What you are asked to do: According to the text below on installing R packages, what character separates multiple library paths in R_LIBS_USER or R_LIBS_SITE on Windows?

Text provided:
--------

Users can have one or more libraries, normally specified by the environment variable R_LIBS_USER. This has a default value (to see it, use Sys.getenv("R_LIBS_USER") within an R session), but that is only used if the corresponding directory actually exists (which by default it will not).

Both R_LIBS_USER and R_LIBS_SITE can specify multiple library paths, separated by colons (semicolons on Windows).

6.3 Installing packages

Packages may be distributed in source form or compiled binary form. Installing source packages which contain C/C++/Fortran code requires that compilers and related tools be installed. Binary packages are platform-specific and generally need no special tools to install, but see the documentation for your platform for details.

Note that you may need to specify implicitly or explicitly the library to which the package is to be installed. This is only an issue if you have more than one library, of course.

Ensure that the environment variable TMPDIR is either unset (and /tmp exists and can be written in and executed from) or is the absolute path to a valid temporary directory, not containing spaces.

For most users it suffices to call install.packages(pkgname) or its GUI equivalent if the intention is to install a CRAN package and internet access is available.3 On most systems install.packages() will allow packages to be selected from a list box (typically with thousands of items).

3 If a proxy needs to be set, see ?download.file.

To install packages from source on a Unix-alike use in a terminal

R CMD INSTALL -l /path/to/library pkg1 pkg2 ...

The part -l /path/to/library can be omitted, in which case the first library of a normal R session is used (that shown by .libPaths()[1]).

There are a number of options available: use R CMD INSTALL --help to see the current list.

Alternatively, packages can be downloaded and installed from within R. First choose your nearest CRAN mirror using chooseCRANmirror(). Then download and install packages pkg1 and pkg2 by

> install.packages(c("pkg1", "pkg2"))

The essential dependencies of the specified packages will also be fetched. Unless the library is specified (argument lib) the first library in the library search path is used: if this is not writable, R will ask the user (in an interactive session) if the default personal library should be created, and if allowed to will install the packages there.

If you want to fetch a package and all those it depends on (in any way) that are not already installed, use e.g.

> install.packages("Rcmdr", dependencies = TRUE)

install.packages can install a source package from a local .tar.gz file (or a URL to such a file) by setting argument repos to NULL: this will be selected automatically if the name given is a single .tar.gz file.

install.packages can look in several repositories, specified as a character vector by the argument repos: these can include a CRAN mirror, Bioconductor, R-forge, rforge.net, local archives, local files, …). Function setRepositories() can select amongst those repositories that the R installation is aware of.

Something which sometimes puzzles users is that install.packages() may report that a package which they believe should be available is not found. Some possible reasons:

  • The package, such as grid or tcltk, is part of R itself and not otherwise available.

  • The package is not in the available repositories, so check which have been selected by

    getOption("repos")
  • The package is available, but not for the current version of R or for the type of OS (Unix/Windows). To retrieve the information on available versions of package pkg, use

    av <- available.packages(filters=list())
    av[av[, "Package"] == pkg, ]

    in your R session, and look at the Depends and OS_type fields (there may be more than one matching entry). If the package depends on a version of R later than the one in use, it is possible that an earlier version is available which will work with your version of R: for CRAN look for ‘Old sources’ on the package’s CRAN landing page and manually retrieve an appropriate version (of comparable age to your version of R).

--------

Dataset content:

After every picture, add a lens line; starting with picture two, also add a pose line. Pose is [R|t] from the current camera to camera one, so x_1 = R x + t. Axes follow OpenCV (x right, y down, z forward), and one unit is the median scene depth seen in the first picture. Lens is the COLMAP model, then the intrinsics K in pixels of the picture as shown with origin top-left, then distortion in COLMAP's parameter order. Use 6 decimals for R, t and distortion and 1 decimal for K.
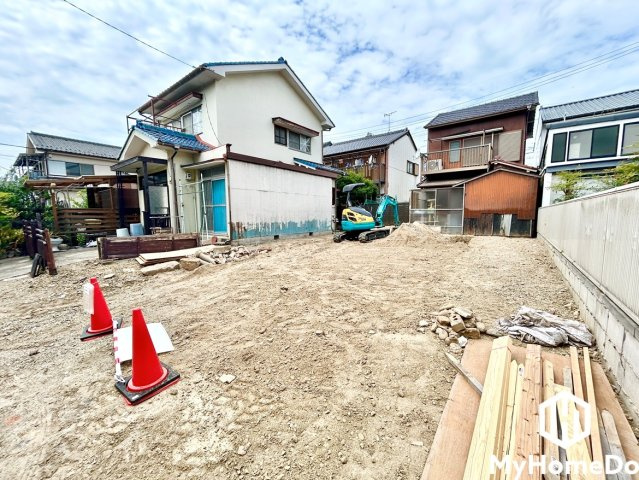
lens RADIAL K [[257.7, 0, 319.2], [0, 257.7, 240.8], [0, 0, 1]] dist [0.000023, 0.000682]
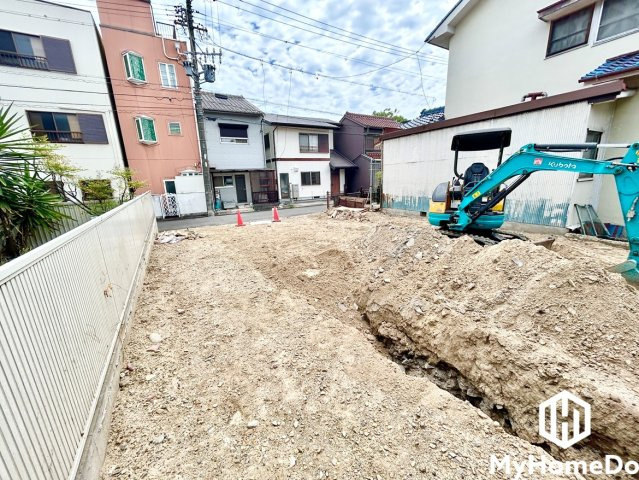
lens RADIAL K [[257.7, 0, 319.7], [0, 257.7, 241.6], [0, 0, 1]] dist [0.000023, 0.000682]
pose [[-0.371422, 0.244107, -0.895800, 0.778362], [-0.055886, 0.957192, 0.284008, -0.153906], [0.926781, 0.155550, -0.341880, 0.980450]]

--------

Solution for this task: A semicolon.